# Just saw some WWF/WCW/ECW



## GouRonin (Nov 2, 2001)

Oh man, have they ever gotten weak! What crappy entertainment it's becoming. This "merger" is suckky.

On top of that man, the plot lines are getting wackier by the minute and some of these guys can't act worth crap. Notably the ones outside the WWF.

Even the "one liners" they come up with are getting bad.


----------



## Cthulhu (Nov 2, 2001)

> _Originally posted by GouRonin _
> *On top of that man, the plot lines are getting wackier by the minute and some of these guys can't act worth crap.

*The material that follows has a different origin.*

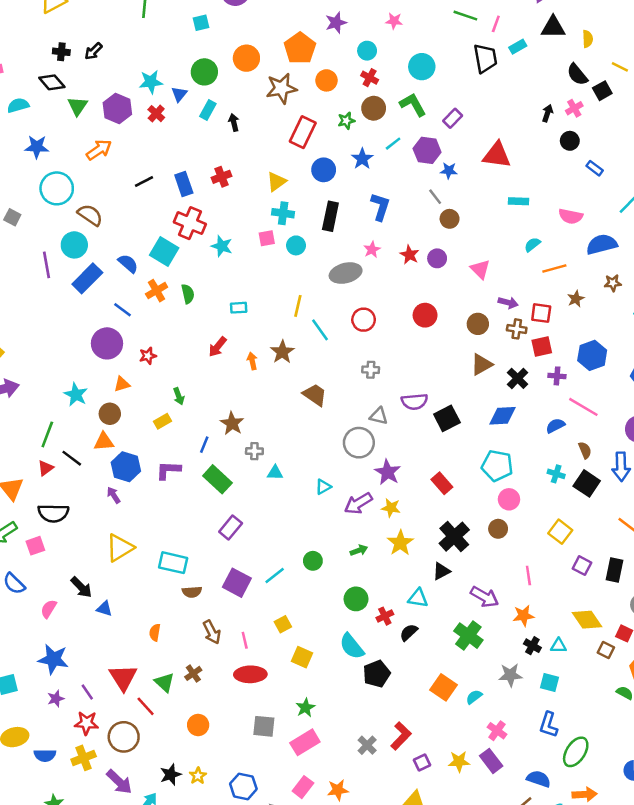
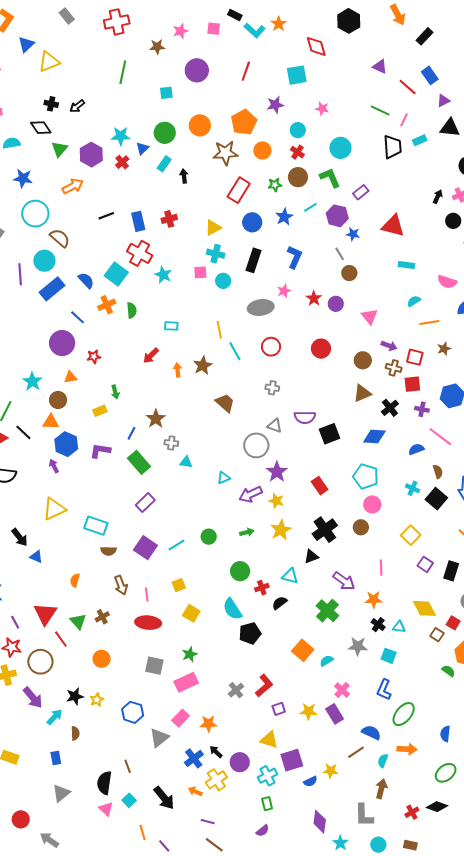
yellow line: (298, 306) -> (219, 330), turned -30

Notably the ones outside the WWF.
> *



Heh.  That's implying that there were strong plot lines at some point and that some of these people can actually act at all.

Many of my friends are into wrestling.  I tried to see the appeal of it.  Honest.  Even went to a WWF thing with them.  Everytime I watch it, I feel...unclean.    Since I'm in Florida, that's sacrilege, since many of the prominent pro rasslers are from Florida.

Cthulhu


----------



## Bob Hubbard (Nov 2, 2001)

I'm probably a die hard, but I havent been able to watch it in years.  Got too stupid.

I miss the Horsemen......


----------



## Jay Bell (Nov 15, 2001)

I love watching wrestling...unfortunately after this whole merger biz, things have gotten pretty wacky.  

So my question....WHERE'S GOLDBERG


----------



## Bob Hubbard (Nov 15, 2001)

Goldbum is sitting at home, on his lazy ****, whining about the WWF, etc, while collecting a nice fat AOL paycheck (2 Mil I believe).

His only interest is the money, and his overinflated case of "HoganItis" has him believing he should be the main event, and not have to job.

That, plus the known fact that his sloppyness was the cause of Brett Harts carrer ending injury, hasn't made him a very welcome presence in the locker room.


----------



## Keil Randor (Nov 15, 2001)

Goldberg was moved up too fast.  He went straight to the top, without paying his dues.  Other wrestlers spent about 10 years working their way up from the regionals, but Bill went from football to world champion too fast.  Thats the problem when one starts to believe their own PR.


----------